**Job item:** Return every line of the data below that contains the string "Suite". Case counts.
Recorded information: Begin
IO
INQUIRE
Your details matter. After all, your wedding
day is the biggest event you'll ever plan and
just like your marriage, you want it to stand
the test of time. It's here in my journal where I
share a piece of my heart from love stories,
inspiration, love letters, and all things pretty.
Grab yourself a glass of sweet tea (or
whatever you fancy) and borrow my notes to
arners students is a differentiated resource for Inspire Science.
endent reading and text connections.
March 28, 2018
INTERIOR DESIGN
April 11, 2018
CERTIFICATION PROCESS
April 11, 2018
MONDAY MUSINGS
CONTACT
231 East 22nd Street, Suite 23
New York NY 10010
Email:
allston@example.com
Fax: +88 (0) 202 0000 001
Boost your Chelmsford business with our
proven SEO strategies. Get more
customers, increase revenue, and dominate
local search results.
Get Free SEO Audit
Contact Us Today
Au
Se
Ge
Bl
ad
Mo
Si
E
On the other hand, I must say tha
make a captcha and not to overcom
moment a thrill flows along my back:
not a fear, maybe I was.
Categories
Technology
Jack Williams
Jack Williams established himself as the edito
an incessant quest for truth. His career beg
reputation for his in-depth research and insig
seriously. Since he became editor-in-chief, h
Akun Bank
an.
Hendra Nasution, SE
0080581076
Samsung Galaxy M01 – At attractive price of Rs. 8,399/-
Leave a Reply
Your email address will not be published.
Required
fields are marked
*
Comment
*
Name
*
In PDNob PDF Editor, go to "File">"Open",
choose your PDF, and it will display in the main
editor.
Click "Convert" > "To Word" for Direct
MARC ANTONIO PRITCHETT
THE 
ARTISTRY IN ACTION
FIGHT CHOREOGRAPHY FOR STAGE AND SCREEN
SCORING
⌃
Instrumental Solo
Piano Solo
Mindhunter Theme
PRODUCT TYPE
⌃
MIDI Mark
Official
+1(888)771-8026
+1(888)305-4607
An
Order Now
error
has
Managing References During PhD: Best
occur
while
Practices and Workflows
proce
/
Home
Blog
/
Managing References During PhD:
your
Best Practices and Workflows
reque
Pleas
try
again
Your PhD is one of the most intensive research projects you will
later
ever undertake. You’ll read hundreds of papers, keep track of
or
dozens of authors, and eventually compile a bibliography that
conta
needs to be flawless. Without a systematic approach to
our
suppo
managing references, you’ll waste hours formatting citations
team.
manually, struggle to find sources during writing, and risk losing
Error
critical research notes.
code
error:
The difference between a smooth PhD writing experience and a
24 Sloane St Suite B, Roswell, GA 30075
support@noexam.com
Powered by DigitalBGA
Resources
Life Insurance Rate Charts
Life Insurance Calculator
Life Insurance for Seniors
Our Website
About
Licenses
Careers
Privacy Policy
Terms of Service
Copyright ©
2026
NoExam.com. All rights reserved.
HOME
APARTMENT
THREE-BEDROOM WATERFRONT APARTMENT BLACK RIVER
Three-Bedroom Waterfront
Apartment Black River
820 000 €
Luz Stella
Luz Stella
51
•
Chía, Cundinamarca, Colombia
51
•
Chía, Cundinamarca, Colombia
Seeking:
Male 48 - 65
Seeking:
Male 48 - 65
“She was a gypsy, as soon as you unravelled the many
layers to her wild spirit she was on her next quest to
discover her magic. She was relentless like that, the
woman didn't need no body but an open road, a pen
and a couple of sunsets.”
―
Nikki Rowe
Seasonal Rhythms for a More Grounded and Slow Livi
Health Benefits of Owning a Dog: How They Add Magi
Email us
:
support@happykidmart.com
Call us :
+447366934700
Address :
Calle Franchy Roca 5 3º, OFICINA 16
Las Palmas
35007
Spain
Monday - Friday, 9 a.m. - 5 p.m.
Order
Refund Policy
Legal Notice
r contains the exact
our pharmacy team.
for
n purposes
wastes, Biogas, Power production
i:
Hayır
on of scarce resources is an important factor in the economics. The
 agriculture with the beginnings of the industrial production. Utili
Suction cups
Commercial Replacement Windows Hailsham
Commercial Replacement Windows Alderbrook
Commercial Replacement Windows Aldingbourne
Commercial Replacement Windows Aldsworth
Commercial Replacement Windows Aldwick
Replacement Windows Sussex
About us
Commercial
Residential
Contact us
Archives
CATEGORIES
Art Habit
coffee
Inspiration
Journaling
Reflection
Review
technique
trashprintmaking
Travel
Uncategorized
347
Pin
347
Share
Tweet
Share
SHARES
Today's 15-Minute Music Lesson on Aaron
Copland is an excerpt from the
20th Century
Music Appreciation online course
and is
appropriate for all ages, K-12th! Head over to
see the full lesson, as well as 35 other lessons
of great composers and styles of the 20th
Recorded information: End
**Exercise response:**
231 East 22nd Street, Suite 23
24 Sloane St Suite B, Roswell, GA 30075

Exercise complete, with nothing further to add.